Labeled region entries
········

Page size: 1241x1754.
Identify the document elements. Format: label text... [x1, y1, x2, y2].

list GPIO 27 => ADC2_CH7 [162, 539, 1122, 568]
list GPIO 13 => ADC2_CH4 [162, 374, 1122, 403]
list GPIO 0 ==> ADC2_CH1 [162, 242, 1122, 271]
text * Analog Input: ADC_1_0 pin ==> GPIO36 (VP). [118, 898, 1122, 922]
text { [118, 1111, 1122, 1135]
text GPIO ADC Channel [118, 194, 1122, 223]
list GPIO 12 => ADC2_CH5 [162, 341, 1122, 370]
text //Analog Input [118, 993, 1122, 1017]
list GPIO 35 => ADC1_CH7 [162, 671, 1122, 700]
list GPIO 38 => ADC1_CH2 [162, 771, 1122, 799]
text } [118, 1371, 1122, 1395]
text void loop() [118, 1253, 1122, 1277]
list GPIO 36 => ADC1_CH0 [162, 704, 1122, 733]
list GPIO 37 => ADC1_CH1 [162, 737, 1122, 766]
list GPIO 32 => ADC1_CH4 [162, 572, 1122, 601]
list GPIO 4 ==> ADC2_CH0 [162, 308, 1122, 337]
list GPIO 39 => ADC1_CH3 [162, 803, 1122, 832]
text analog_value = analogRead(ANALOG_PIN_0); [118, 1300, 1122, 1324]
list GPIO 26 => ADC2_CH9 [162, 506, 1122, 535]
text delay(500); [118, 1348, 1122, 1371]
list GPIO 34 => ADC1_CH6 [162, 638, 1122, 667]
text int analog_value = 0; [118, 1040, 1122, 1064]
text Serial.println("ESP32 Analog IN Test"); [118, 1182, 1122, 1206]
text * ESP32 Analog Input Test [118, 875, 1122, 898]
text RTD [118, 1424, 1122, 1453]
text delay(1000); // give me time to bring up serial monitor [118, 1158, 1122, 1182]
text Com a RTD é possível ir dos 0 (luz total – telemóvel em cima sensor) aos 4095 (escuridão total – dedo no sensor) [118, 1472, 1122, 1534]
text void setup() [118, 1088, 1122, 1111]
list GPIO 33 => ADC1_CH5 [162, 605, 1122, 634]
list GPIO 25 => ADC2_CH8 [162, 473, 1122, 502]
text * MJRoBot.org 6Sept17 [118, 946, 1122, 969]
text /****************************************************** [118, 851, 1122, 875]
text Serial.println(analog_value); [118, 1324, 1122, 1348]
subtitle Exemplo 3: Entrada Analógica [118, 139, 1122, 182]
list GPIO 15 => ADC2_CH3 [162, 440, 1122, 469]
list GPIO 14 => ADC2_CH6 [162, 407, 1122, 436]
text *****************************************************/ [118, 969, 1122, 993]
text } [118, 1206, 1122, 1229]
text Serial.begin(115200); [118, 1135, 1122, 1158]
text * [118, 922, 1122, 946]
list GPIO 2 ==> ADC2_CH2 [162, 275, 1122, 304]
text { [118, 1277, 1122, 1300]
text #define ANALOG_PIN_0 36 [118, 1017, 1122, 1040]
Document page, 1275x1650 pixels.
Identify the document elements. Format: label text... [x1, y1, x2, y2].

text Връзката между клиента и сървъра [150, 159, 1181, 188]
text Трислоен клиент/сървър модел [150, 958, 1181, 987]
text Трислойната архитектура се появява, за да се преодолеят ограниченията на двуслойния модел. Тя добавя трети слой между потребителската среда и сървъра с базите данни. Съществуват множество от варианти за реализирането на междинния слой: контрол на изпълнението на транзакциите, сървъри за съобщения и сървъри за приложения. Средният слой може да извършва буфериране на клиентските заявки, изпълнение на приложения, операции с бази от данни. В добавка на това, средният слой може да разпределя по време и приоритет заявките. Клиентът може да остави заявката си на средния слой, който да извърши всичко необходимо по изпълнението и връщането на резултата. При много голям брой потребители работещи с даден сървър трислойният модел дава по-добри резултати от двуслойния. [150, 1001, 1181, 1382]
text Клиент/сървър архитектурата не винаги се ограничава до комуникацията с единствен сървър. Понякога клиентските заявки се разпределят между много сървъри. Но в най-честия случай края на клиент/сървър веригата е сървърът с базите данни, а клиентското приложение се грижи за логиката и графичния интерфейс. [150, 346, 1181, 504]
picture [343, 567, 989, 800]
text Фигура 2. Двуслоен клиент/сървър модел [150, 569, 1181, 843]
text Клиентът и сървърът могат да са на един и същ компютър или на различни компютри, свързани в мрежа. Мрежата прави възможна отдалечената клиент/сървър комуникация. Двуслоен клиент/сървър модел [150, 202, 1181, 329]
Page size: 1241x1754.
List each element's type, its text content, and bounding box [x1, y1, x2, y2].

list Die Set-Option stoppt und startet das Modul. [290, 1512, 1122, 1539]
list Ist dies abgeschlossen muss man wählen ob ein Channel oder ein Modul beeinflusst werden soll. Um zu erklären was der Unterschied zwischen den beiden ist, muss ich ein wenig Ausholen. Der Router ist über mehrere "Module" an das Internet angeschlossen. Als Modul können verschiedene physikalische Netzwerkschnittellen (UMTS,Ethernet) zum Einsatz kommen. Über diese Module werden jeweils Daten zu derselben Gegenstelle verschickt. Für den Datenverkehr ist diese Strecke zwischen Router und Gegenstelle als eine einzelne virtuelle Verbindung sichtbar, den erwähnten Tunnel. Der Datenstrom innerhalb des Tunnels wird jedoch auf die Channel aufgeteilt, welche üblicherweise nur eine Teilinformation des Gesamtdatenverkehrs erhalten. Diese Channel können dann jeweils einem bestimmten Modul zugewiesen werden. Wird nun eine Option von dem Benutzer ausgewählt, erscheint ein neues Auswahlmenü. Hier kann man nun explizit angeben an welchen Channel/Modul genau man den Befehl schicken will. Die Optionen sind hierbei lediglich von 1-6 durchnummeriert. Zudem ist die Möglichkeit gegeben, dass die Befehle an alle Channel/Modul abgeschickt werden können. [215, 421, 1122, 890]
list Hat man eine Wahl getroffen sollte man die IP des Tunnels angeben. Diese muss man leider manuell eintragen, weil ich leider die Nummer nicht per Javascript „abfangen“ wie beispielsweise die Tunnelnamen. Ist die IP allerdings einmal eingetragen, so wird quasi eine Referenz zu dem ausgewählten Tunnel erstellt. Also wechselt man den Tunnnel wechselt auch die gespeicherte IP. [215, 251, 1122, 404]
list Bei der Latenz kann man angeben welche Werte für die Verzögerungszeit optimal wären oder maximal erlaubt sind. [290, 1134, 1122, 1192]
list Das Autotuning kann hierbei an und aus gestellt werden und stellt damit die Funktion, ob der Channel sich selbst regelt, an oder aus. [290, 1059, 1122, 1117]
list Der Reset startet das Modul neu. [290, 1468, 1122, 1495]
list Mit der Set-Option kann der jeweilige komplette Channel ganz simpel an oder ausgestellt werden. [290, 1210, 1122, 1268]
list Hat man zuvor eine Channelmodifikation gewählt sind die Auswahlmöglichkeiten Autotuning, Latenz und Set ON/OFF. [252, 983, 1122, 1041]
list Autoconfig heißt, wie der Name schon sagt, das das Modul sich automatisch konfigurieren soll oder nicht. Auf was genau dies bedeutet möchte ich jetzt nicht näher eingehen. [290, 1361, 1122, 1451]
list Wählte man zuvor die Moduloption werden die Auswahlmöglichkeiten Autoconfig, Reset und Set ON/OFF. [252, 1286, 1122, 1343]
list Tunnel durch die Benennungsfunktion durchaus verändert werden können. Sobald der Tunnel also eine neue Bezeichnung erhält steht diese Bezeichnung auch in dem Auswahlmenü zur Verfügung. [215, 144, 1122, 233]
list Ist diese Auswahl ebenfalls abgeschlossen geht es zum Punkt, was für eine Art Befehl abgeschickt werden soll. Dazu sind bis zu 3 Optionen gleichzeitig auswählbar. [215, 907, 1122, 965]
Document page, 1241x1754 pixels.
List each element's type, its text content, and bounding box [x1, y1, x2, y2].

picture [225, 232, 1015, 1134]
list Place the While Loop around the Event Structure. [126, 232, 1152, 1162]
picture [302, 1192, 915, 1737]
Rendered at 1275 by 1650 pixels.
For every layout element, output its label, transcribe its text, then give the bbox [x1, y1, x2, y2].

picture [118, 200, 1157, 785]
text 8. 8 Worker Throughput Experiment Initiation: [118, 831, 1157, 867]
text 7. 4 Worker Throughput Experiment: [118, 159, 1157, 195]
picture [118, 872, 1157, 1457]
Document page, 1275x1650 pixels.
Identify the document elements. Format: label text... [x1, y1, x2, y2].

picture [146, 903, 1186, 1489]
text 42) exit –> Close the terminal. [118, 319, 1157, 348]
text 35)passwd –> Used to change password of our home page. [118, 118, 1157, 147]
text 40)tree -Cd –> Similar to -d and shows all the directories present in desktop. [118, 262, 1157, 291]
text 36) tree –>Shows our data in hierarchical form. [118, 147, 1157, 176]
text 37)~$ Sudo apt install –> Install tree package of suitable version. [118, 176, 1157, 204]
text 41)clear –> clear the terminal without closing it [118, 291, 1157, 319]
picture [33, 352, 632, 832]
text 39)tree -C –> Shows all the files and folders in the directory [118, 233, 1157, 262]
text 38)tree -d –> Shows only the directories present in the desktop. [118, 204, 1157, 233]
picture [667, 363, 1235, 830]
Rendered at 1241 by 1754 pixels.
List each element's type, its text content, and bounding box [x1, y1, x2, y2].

········

:: Problem to work on ::
Please repeat everything from the line that contains "list GPIO 27" down to the line that contains "text //Analog Input [118, 993, 1122, 1017]", with both of those lines included.

:: Exercise output ::
list GPIO 27 => ADC2_CH7 [162, 539, 1122, 568]
list GPIO 13 => ADC2_CH4 [162, 374, 1122, 403]
list GPIO 0 ==> ADC2_CH1 [162, 242, 1122, 271]
text * Analog Input: ADC_1_0 pin ==> GPIO36 (VP). [118, 898, 1122, 922]
text { [118, 1111, 1122, 1135]
text GPIO ADC Channel [118, 194, 1122, 223]
list GPIO 12 => ADC2_CH5 [162, 341, 1122, 370]
text //Analog Input [118, 993, 1122, 1017]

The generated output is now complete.